> _What you should do_:
Only these lines, please: the first one of the records through the one containing "14. Handling Events", retyped exactly, both ends included and pictures omitted.

> _Input for this task_:
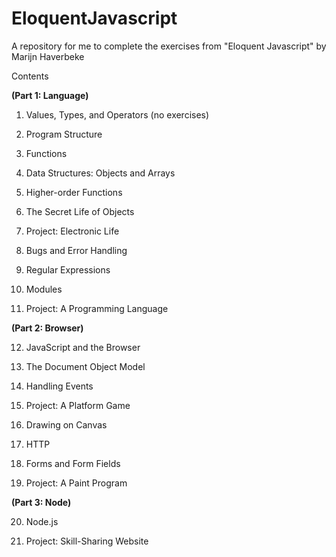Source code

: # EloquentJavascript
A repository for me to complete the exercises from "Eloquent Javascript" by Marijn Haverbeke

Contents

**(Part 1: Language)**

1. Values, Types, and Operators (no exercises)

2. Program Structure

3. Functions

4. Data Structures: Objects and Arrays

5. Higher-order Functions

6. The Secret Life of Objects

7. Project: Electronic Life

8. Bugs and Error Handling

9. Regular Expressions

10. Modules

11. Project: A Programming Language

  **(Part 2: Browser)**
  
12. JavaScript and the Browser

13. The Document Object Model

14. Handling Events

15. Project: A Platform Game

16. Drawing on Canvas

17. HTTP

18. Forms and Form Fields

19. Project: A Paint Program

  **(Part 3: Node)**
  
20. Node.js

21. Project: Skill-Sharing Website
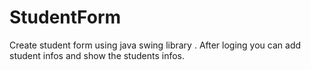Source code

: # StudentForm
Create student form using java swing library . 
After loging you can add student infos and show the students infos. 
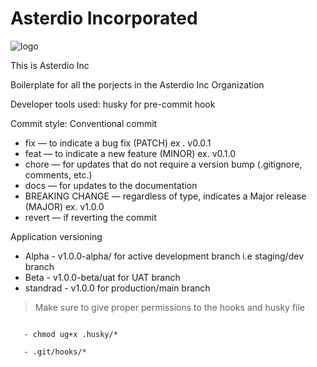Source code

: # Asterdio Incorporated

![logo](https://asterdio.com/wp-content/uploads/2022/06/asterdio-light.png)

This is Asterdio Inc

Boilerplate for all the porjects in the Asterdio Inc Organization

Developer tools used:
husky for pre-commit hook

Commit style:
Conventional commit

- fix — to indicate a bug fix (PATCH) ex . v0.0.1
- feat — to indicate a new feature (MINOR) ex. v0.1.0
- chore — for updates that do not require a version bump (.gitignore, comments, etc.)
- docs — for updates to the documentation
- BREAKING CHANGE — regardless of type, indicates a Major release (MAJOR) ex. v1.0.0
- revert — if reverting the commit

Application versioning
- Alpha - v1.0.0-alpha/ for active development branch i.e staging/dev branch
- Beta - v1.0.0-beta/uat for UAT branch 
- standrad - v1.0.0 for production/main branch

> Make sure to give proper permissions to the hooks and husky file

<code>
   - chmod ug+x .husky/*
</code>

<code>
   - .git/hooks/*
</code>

> _Your solution_:
Source code

: # EloquentJavascript
A repository for me to complete the exercises from "Eloquent Javascript" by Marijn Haverbeke

Contents

**(Part 1: Language)**

1. Values, Types, and Operators (no exercises)

2. Program Structure

3. Functions

4. Data Structures: Objects and Arrays

5. Higher-order Functions

6. The Secret Life of Objects

7. Project: Electronic Life

8. Bugs and Error Handling

9. Regular Expressions

10. Modules

11. Project: A Programming Language

  **(Part 2: Browser)**
  
12. JavaScript and the Browser

13. The Document Object Model

14. Handling Events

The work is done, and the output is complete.